After a bombardment lasting 34 hours, Anderson had had enough. He agreed to a ceasefire, relieved that he had not lost any of his men. Even that small consolation would soon evaporate. Prior to taking down the American flag, Anderson ordered a 100-cannon salute. Calamity struck halfway through, as often happens when boys play with matches, especially big boys with big matches. A premature discharge of round #47 sent a spark into a pile of cartridges, blasting loose masonry in all directions. One soldier died on the spot, another of his wounds three days later. Overwhelmed by the utter futility, Anderson halted the proceedings after fifty rounds.

If it had been Lincoln in charge, maybe we would have gotten the whole hundred.

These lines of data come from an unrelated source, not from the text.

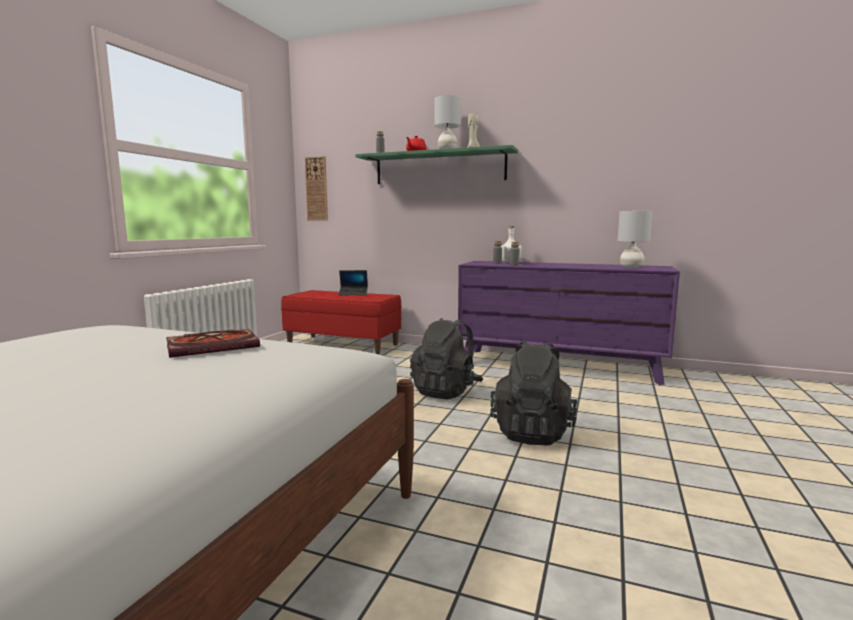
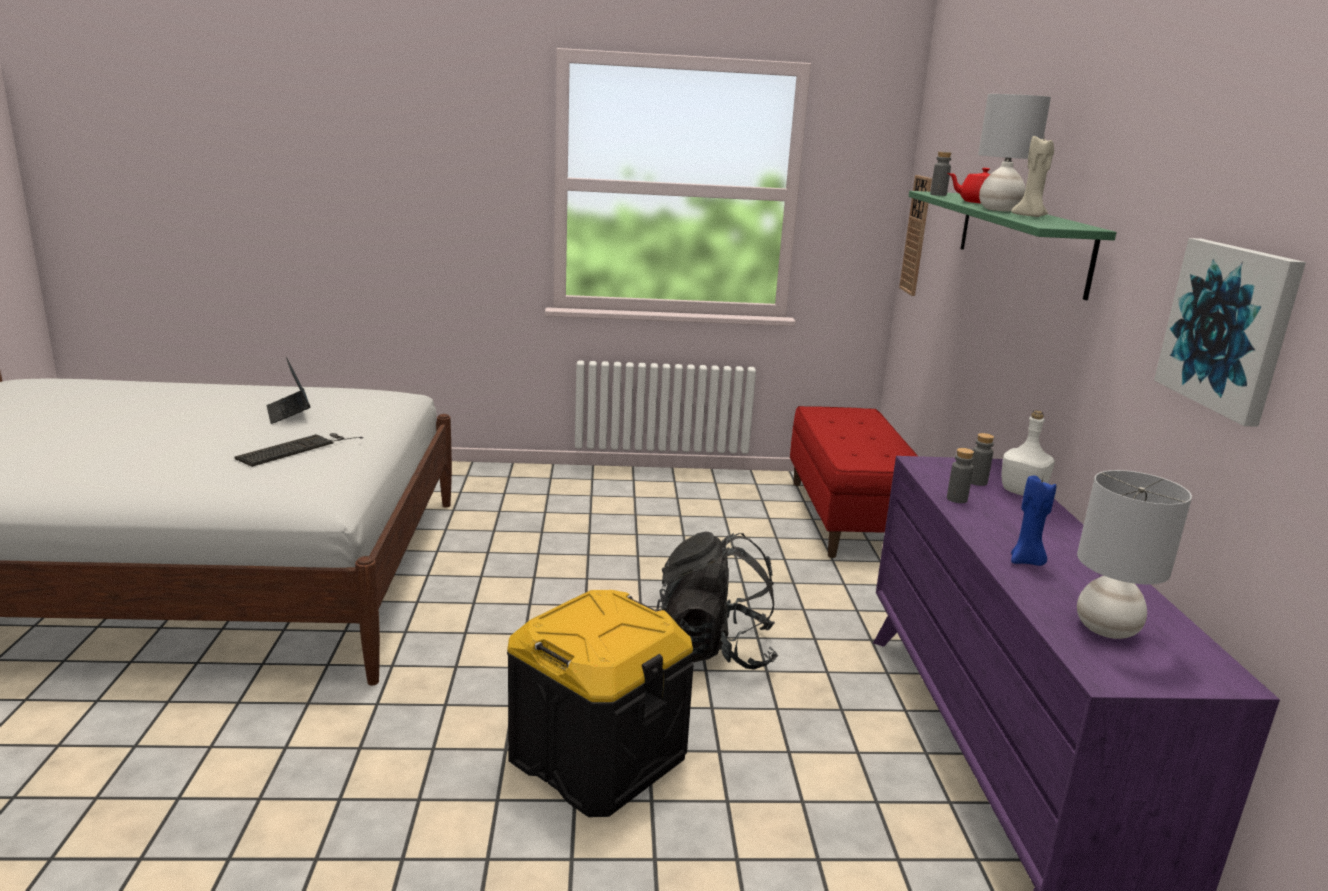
camera: 65 degrees right, 10 degrees up
book [166,329,260,358] -> keyboard [235,433,363,467]
laptop [339,270,368,295] -> laptop moved to [267,357,310,424]
black backpack [490,341,578,446] -> black storage box [507,590,694,817]
none -> blue candle [1011,475,1056,566]
none -> picture [1154,238,1306,427]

The federals were allowed to take their flag and embark for home, while the locals watched from the waterfront. "The whole shore rang with the glad shouts of thousands," reported the Mercury. For Charleston, it was a monumental release after months of foreplay. Ever since the November election, the city had relished a continuous festival of gatherings, parades, speeches, salutes, toasts, banners and bonfires, the showing of arms and the raising of flags. London Times correspondent William Russell now observed "crowds of armed men singing and promenading the streets. The battle-blood running through their veins--that hot oxygen which is called 'the flush of victory' on the cheek; restaurants full, reveling in barrooms, club-rooms crowded, orgies and carousing..."

Wait, stop the orgies. This was a time for one more speech, and Governor Pickens gave it. "We have humbled the flag of the United States before the Palmetto and the Confederate," crowed Pickens. "There is no power on this earth shall ever lower from that fortress those flags, unless they be lowered and trailed in a sea of blood." Or, in later parlance, Bring it on.

Which is what Abraham Lincoln decided to do. On April 15 he sent out the call for 75,000 volunteers to serve 90-day enlistments, mission to be accomplished by summer's end. Virginia's soldiers reported for duty, but to the wrong side. Kentucky's, including the sons and grandsons of Senator John Crittenden, the would-be Compromiser, split up and reported to both sides. The fratricide had begun.

The Union's ranking professional, General Scott, was less sanguine than Lincoln. He figured that a civil war would take at least three years and 300,000 men. Physically unfit to command on a battlefield, Scott offered that duty to Robert E. Lee on April 17, but lost his man when Lee's home state of Virginia seceded on that very same day. Scott, unable to wring an instant victory from raw recruits, was put out to pasture, and Lincoln put away his jumpsuit. There would be no quick celebration, no media event. What lay ahead for the troops were four years of concentration camps, doomed frontal assaults, and summary executions. Followed by the political bloodletting and lynchings of Reconstruction. To no satisfactory end.